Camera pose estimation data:
-------------------------

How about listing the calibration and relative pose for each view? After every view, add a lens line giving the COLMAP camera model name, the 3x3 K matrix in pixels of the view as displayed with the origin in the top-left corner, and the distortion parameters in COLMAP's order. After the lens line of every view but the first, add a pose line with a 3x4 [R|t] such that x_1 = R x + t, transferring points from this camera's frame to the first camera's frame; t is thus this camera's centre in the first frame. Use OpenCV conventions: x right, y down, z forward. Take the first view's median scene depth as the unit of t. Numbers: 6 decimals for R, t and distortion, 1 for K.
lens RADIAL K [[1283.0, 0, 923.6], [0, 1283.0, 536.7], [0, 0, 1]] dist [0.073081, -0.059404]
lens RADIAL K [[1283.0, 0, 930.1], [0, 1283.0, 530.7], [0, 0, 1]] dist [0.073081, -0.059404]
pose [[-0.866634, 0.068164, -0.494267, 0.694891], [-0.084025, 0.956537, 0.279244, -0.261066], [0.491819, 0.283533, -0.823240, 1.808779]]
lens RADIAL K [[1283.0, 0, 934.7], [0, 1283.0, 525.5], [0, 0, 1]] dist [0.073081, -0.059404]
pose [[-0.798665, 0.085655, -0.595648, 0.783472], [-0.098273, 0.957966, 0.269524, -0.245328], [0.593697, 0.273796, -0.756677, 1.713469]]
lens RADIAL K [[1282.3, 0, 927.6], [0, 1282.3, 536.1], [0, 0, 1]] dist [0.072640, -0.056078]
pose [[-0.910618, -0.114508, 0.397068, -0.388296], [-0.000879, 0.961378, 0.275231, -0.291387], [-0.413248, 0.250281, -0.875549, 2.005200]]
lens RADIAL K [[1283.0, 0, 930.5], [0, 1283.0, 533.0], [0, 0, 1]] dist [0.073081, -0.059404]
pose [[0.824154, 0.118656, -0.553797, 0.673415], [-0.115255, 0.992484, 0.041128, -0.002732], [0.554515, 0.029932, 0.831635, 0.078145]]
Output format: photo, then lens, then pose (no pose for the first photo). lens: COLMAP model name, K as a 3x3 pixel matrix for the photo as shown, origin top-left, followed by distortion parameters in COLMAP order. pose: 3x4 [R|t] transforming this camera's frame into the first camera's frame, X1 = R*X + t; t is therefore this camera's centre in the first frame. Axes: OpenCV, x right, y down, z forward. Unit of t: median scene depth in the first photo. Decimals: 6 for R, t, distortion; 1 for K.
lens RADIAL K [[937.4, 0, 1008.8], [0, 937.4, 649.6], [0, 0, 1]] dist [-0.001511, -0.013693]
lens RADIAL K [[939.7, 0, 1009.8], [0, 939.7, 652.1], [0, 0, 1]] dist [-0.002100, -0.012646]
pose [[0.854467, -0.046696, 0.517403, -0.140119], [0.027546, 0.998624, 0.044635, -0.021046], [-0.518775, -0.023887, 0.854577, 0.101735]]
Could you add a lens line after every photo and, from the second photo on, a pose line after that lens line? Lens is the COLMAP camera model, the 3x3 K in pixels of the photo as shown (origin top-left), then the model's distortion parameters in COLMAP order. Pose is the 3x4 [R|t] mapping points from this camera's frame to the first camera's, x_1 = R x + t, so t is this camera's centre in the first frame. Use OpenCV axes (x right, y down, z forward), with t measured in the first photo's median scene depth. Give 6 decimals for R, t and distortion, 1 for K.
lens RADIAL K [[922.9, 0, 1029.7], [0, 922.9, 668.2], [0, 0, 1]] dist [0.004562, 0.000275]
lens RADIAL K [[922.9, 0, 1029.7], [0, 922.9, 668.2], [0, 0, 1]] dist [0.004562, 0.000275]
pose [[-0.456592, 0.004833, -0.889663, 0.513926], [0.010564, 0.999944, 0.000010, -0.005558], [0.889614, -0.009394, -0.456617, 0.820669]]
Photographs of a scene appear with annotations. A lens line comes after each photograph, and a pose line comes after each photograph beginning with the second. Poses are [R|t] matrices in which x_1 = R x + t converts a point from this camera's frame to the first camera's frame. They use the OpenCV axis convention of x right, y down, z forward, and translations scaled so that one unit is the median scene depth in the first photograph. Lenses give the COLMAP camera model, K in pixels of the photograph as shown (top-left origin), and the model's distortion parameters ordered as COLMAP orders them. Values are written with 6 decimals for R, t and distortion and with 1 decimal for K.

-------------------------

Set out every line of the records above as a numbered list, skipping any blank lines.

1. How about listing the calibration and relative pose for each view? After every view, add a lens line giving the COLMAP camera model name, the 3x3 K matrix in pixels of the view as displayed with the origin in the top-left corner, and the distortion parameters in COLMAP's order. After the lens line of every view but the first, add a pose line with a 3x4 [R|t] such that x_1 = R x + t, transferring points from this camera's frame to the first camera's frame; t is thus this camera's centre in the first frame. Use OpenCV conventions: x right, y down, z forward. Take the first view's median scene depth as the unit of t. Numbers: 6 decimals for R, t and distortion, 1 for K.
2. lens RADIAL K [[1283.0, 0, 923.6], [0, 1283.0, 536.7], [0, 0, 1]] dist [0.073081, -0.059404]
3. lens RADIAL K [[1283.0, 0, 930.1], [0, 1283.0, 530.7], [0, 0, 1]] dist [0.073081, -0.059404]
4. pose [[-0.866634, 0.068164, -0.494267, 0.694891], [-0.084025, 0.956537, 0.279244, -0.261066], [0.491819, 0.283533, -0.823240, 1.808779]]
5. lens RADIAL K [[1283.0, 0, 934.7], [0, 1283.0, 525.5], [0, 0, 1]] dist [0.073081, -0.059404]
6. pose [[-0.798665, 0.085655, -0.595648, 0.783472], [-0.098273, 0.957966, 0.269524, -0.245328], [0.593697, 0.273796, -0.756677, 1.713469]]
7. lens RADIAL K [[1282.3, 0, 927.6], [0, 1282.3, 536.1], [0, 0, 1]] dist [0.072640, -0.056078]
8. pose [[-0.910618, -0.114508, 0.397068, -0.388296], [-0.000879, 0.961378, 0.275231, -0.291387], [-0.413248, 0.250281, -0.875549, 2.005200]]
9. lens RADIAL K [[1283.0, 0, 930.5], [0, 1283.0, 533.0], [0, 0, 1]] dist [0.073081, -0.059404]
10. pose [[0.824154, 0.118656, -0.553797, 0.673415], [-0.115255, 0.992484, 0.041128, -0.002732], [0.554515, 0.029932, 0.831635, 0.078145]]
11. Output format: photo, then lens, then pose (no pose for the first photo). lens: COLMAP model name, K as a 3x3 pixel matrix for the photo as shown, origin top-left, followed by distortion parameters in COLMAP order. pose: 3x4 [R|t] transforming this camera's frame into the first camera's frame, X1 = R*X + t; t is therefore this camera's centre in the first frame. Axes: OpenCV, x right, y down, z forward. Unit of t: median scene depth in the first photo. Decimals: 6 for R, t, distortion; 1 for K.
12. lens RADIAL K [[937.4, 0, 1008.8], [0, 937.4, 649.6], [0, 0, 1]] dist [-0.001511, -0.013693]
13. lens RADIAL K [[939.7, 0, 1009.8], [0, 939.7, 652.1], [0, 0, 1]] dist [-0.002100, -0.012646]
14. pose [[0.854467, -0.046696, 0.517403, -0.140119], [0.027546, 0.998624, 0.044635, -0.021046], [-0.518775, -0.023887, 0.854577, 0.101735]]
15. Could you add a lens line after every photo and, from the second photo on, a pose line after that lens line? Lens is the COLMAP camera model, the 3x3 K in pixels of the photo as shown (origin top-left), then the model's distortion parameters in COLMAP order. Pose is the 3x4 [R|t] mapping points from this camera's frame to the first camera's, x_1 = R x + t, so t is this camera's centre in the first frame. Use OpenCV axes (x right, y down, z forward), with t measured in the first photo's median scene depth. Give 6 decimals for R, t and distortion, 1 for K.
16. lens RADIAL K [[922.9, 0, 1029.7], [0, 922.9, 668.2], [0, 0, 1]] dist [0.004562, 0.000275]
17. lens RADIAL K [[922.9, 0, 1029.7], [0, 922.9, 668.2], [0, 0, 1]] dist [0.004562, 0.000275]
18. pose [[-0.456592, 0.004833, -0.889663, 0.513926], [0.010564, 0.999944, 0.000010, -0.005558], [0.889614, -0.009394, -0.456617, 0.820669]]
19. Photographs of a scene appear with annotations. A lens line comes after each photograph, and a pose line comes after each photograph beginning with the second. Poses are [R|t] matrices in which x_1 = R x + t converts a point from this camera's frame to the first camera's frame. They use the OpenCV axis convention of x right, y down, z forward, and translations scaled so that one unit is the median scene depth in the first photograph. Lenses give the COLMAP camera model, K in pixels of the photograph as shown (top-left origin), and the model's distortion parameters ordered as COLMAP orders them. Values are written with 6 decimals for R, t and distortion and with 1 decimal for K.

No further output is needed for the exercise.